6.1.In overweging 2.1. van het bestreden vonnis heeft de kantonrechter vastgesteld van welke feiten in dit geschil wordt uitgegaan. De door de kantonrechter vastgestelde feiten, vormen ook in hoger beroep het uitgangspunt. Voorts staan nog enkele andere feiten, als enerzijds gesteld en anderzijds niet betwist, tussen partijen vast. Het hof zal hierna een overzicht geven van deze relevante feiten.
a. [geïntimeerde] drijft een advocatenkantoor onder de handelsnaam " [naam] ".
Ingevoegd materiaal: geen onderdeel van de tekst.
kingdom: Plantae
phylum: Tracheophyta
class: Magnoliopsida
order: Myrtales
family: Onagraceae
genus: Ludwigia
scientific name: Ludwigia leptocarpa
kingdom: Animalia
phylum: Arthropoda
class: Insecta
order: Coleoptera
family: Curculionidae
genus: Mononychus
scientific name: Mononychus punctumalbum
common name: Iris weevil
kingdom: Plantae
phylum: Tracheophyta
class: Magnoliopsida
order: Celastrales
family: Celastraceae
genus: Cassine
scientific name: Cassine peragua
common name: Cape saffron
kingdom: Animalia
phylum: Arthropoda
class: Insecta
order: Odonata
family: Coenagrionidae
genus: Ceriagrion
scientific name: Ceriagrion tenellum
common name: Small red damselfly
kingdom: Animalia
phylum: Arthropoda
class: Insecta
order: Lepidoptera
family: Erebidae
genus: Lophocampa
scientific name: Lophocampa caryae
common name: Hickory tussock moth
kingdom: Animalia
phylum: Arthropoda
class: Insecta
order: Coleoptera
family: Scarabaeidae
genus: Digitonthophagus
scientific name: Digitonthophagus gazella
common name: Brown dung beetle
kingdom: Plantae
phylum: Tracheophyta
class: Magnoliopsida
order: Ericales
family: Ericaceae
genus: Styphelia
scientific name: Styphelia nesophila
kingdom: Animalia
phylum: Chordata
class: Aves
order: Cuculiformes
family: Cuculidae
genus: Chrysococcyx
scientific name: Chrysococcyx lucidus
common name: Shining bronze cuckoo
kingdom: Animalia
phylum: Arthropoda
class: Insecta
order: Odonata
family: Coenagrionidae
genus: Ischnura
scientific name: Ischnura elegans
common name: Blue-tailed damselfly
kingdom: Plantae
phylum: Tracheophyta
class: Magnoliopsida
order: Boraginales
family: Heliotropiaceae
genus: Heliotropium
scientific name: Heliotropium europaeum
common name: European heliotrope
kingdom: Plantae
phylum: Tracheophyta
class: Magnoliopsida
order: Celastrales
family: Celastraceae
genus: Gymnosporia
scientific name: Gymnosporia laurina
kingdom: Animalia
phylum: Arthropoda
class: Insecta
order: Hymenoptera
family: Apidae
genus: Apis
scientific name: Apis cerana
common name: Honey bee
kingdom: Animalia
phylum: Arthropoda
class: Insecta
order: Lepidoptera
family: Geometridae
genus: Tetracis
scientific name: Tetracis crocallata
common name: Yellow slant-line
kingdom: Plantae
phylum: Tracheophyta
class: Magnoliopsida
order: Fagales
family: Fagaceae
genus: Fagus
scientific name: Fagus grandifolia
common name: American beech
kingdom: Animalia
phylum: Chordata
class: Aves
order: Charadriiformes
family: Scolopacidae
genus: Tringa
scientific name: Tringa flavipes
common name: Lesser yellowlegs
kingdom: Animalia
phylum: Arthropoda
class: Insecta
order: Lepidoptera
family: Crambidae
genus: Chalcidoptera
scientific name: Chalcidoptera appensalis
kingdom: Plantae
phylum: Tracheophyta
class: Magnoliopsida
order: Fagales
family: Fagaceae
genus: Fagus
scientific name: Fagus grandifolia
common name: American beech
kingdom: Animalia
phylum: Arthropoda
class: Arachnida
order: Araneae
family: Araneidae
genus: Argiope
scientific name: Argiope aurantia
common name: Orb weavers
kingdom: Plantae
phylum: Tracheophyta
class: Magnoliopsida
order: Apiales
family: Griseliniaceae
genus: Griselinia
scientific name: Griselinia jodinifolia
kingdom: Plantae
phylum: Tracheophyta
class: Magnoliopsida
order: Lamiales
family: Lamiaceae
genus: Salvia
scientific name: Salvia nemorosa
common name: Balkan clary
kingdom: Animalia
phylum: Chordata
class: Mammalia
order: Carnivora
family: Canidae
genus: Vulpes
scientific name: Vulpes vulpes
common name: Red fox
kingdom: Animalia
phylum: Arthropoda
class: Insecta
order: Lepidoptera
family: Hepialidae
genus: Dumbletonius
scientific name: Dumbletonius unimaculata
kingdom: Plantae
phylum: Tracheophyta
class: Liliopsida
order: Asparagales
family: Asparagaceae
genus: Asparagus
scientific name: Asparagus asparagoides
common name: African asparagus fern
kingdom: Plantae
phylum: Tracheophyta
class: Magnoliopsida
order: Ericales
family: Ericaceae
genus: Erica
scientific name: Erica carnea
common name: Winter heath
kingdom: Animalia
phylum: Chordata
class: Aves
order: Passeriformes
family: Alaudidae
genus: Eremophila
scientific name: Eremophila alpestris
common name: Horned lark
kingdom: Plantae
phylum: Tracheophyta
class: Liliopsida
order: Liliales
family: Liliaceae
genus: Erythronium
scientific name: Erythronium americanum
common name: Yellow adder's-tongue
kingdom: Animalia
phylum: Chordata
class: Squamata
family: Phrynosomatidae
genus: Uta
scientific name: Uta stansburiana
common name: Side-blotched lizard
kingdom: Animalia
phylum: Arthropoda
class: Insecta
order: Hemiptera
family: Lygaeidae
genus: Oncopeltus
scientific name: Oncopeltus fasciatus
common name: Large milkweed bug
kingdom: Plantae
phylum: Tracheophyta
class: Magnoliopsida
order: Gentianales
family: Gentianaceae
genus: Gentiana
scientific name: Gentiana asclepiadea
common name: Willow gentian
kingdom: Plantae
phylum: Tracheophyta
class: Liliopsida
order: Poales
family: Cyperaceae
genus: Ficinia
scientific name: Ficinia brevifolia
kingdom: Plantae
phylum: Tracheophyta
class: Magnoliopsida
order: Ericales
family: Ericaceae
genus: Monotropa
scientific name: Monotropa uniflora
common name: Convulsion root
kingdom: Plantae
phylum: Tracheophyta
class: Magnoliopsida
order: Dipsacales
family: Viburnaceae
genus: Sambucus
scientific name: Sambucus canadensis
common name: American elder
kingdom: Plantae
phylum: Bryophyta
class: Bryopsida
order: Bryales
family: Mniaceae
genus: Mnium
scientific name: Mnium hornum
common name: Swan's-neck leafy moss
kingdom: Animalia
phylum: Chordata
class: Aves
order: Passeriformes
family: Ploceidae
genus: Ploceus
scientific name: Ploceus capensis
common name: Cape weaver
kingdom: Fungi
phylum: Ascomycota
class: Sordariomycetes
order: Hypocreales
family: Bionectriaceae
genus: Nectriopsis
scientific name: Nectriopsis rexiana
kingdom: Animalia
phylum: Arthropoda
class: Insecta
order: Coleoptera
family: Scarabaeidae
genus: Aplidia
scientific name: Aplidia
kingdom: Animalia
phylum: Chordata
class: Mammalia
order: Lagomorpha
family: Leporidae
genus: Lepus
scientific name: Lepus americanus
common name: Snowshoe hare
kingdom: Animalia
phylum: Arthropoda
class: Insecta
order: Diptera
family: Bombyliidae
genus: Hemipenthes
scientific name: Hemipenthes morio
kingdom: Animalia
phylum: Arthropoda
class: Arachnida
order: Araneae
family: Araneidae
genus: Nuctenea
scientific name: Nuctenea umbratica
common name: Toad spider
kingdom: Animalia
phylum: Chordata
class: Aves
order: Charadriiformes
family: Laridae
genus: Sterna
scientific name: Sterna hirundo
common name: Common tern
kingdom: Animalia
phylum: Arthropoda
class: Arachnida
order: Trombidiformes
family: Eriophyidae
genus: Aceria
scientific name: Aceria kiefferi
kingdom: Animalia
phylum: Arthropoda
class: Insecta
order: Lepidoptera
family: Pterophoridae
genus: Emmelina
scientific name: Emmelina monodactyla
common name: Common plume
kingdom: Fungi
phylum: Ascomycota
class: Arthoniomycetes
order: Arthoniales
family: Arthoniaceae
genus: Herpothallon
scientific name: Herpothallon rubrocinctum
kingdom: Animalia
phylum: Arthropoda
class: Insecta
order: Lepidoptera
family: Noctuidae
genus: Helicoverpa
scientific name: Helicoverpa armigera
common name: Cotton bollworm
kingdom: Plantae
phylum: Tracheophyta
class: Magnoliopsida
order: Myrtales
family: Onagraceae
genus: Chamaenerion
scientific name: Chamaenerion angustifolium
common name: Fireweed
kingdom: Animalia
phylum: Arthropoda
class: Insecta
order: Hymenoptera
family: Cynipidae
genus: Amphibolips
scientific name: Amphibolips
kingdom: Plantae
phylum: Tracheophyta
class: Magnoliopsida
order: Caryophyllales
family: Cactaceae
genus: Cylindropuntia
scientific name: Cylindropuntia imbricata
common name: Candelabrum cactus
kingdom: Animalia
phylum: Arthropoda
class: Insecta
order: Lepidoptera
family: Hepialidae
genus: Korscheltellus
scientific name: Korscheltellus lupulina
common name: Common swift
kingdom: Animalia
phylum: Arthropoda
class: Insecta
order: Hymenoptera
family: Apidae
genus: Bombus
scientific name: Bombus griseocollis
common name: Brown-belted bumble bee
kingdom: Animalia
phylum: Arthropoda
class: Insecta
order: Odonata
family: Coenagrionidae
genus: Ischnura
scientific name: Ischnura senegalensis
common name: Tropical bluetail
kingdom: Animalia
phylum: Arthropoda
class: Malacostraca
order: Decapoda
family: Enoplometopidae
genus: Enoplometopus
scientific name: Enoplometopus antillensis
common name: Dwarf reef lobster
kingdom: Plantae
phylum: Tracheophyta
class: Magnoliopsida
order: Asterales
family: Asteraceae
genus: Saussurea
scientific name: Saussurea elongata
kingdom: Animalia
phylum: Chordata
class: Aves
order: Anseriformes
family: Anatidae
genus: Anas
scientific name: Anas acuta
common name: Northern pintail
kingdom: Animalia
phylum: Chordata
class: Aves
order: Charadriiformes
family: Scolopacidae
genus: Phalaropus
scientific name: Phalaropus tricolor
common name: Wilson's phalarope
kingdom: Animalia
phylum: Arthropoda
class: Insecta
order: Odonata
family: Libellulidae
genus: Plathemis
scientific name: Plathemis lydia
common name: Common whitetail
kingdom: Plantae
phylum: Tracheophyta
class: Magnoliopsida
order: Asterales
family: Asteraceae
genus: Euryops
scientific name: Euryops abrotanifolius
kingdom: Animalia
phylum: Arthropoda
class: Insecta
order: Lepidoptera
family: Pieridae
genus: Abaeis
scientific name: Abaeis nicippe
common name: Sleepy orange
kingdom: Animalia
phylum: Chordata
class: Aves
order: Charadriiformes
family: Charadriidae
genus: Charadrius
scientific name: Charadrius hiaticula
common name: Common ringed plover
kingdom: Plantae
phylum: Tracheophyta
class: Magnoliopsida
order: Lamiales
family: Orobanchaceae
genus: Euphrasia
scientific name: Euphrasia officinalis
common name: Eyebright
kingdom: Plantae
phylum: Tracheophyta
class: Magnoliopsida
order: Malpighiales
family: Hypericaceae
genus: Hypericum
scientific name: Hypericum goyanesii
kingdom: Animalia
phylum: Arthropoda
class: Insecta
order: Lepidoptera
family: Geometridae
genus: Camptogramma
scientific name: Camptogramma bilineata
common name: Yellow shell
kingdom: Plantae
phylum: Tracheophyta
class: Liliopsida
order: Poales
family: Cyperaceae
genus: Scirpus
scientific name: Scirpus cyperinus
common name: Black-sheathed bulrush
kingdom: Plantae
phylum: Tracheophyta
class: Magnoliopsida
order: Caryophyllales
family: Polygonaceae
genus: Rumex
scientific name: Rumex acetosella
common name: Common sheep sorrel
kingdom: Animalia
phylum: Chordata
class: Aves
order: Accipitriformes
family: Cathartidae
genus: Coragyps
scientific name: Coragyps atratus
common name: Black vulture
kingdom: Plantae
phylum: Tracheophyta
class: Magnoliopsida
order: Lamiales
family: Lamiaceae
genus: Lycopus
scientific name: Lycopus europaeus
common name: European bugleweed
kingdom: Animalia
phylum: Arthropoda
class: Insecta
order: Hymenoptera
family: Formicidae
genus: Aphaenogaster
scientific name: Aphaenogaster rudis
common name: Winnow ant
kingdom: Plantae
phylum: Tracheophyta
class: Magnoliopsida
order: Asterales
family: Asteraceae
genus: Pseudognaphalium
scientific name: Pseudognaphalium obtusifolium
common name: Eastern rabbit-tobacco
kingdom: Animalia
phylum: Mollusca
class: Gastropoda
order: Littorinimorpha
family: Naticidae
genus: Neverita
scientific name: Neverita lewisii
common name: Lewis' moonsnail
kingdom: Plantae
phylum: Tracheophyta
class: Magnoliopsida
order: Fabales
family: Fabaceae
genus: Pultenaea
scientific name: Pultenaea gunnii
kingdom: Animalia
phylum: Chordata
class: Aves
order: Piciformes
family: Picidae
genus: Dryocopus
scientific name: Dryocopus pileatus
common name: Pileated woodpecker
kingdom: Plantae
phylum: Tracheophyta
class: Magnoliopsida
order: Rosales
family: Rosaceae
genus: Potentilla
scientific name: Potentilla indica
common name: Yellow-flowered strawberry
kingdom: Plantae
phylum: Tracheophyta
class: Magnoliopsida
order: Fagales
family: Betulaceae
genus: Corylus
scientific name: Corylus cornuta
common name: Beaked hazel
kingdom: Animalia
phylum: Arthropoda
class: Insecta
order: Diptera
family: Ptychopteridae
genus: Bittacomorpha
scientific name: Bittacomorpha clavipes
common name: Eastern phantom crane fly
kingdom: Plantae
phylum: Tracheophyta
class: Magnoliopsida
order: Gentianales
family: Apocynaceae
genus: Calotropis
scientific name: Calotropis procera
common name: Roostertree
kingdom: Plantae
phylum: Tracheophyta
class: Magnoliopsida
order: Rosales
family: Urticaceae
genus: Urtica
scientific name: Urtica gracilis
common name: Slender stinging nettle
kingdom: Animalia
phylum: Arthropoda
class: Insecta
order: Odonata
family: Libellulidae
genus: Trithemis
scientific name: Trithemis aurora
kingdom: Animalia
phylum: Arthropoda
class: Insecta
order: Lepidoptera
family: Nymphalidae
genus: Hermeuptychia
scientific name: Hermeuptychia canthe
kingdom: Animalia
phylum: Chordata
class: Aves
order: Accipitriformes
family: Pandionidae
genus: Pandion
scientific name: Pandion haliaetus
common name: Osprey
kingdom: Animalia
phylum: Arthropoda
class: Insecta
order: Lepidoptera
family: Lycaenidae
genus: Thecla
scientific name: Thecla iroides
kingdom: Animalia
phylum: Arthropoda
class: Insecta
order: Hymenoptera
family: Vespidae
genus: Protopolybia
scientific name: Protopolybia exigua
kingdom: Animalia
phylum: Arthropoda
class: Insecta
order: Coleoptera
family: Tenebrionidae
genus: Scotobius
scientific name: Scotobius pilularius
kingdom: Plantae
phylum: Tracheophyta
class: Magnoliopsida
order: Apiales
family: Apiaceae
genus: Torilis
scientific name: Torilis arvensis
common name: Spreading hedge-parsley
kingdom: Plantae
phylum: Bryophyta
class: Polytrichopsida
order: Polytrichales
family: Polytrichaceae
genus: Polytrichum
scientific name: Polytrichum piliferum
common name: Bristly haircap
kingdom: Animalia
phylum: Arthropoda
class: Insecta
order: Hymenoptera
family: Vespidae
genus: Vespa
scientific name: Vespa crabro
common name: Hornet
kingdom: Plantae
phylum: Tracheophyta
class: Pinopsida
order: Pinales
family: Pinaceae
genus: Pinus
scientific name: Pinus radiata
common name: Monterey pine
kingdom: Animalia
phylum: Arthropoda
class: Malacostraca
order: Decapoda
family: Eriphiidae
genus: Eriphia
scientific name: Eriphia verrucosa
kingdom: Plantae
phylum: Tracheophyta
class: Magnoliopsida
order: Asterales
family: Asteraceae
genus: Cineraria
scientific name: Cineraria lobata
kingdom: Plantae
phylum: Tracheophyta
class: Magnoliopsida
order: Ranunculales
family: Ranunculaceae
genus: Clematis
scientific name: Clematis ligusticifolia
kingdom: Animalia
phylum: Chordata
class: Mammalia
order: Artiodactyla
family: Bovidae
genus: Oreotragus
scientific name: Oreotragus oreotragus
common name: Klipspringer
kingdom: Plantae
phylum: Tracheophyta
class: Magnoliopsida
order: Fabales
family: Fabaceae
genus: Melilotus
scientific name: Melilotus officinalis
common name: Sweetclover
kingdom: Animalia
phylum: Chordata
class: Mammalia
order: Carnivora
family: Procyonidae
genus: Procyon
b. [appellant] heeft aan [geïntimeerde] opdracht verstrekt tot het verlenen van juridisch advies en nader af te stemmen vervolgwerkzaamheden in zake een geschil met zijn huurder [huurder] . De daarop betrekking hebbende opdrachtbevestiging van [geïntimeerde] aan [appellant] d.d. 24 oktober 2013 houdt, voor zover hier van belang, het volgende in:
"Financiële afspraken
Al naargelang de ervaringsjaren van de behandeld advocaat variëren onze uurtarieven.
De uurtarieven zijn exclusief BTW, 5% kantoorkosten en verschotten. Afhankelijk van het belang van de zaak kan er een factor worden toegepast.
Mijn uurtarief voor dit dossier is EUR 200,-. Overeenkomstig onze algemene voorwaarden kan het uurtarief worden aangepast. (…). De declaraties vervallen 14 dagen na de factuurdatum.(…)"
Deze opdrachtbevestiging is namens [geïntimeerde] door mr. [advocaat 1] ondertekend. In augustus 2014 is mr. [advocaat 1] vertrokken bij [geïntimeerde] .
c. [geïntimeerde] heeft [appellant] met betrekking tot het geschil vertegenwoordigd in een procedure bij de Huurcommissie en vervolgens in een procedure bij de kantonrechter.
d. De procedure bij de Huurcommissie werd door mr. [advocaat 2] gevoerd. De procedure bij de kantonrechter werd vervolgens door mr. [advocaat 3] gevoerd. Het uurtarief van mr. [advocaat 3] bedraagt € 300,-.
e. [geïntimeerde] heeft de in het kader van de verstrekte opdracht verrichte werkzaamheden door middel van verschillende declaraties aan [appellant] in rekening gebracht. De declaraties van 31 december 2014 ad € 1.085,73 en van 2 oktober 2015 ad € 4.811,38 heeft [appellant] onbetaald gelaten.
6.2.1.In de onderhavige procedure vordert [geïntimeerde] , kort gezegd, om [appellant] te veroordelen, bij vonnis uitvoerbaar bij voorraad, tot betaling van:
(i) voormelde declaraties ad € 5.897,11 in totaal, vermeerderd met de wettelijke rente vanaf de vervaldata van de declaraties,
(ii) de buitengerechtelijke incassokosten ten bedrage van primair € 884,57 en subsidiair € 669,86 vermeerderd met wettelijke rente,
(iii) de kosten van deze procedure, vermeerderd met de wettelijke rente en de nakosten.
6.2.2.Aan deze vordering heeft [geïntimeerde] , kort samengevat, het volgende ten grondslag gelegd.
[geïntimeerde] heeft in opdracht en voor rekening van [appellant] juridische werkzaamheden verricht. [appellant] heeft de daarop betrekking hebbende declaraties van 31 december 2014 en 2 oktober 2015 ten onrechte onbetaald gelaten, waardoor hij vanaf 14 dagen na de declaratiedata in verzuim is. [geïntimeerde] vordert van [appellant] nakoming van de uit de overeenkomst van opdracht voortvloeiende betalingsverplichting van voormelde declaraties, vermeerderd met wettelijke rente.
6.2.3.[appellant] heeft gemotiveerd verweer gevoerd. Dat verweer zal, voor zover in hoger beroep van belang, in het navolgende aan de orde komen.
6.2.4.In het eindvonnis van 30 november 2016 heeft de kantonrechter de laatste declaratie van € 4.811,38 gematigd en de declaraties tot een totaalbedrag van € 5.000,- toegewezen, vermeerderd met de wettelijke rente vanaf de respectievelijke vervaldata van de declaraties tot aan de dag der voldoening, met veroordeling van [appellant] in de kosten van de procedure vermeerderd met wettelijke rente en nakosten. De vordering van [geïntimeerde] met betrekking tot de buitengerechtelijke incassokosten is door de kantonrechter afgewezen.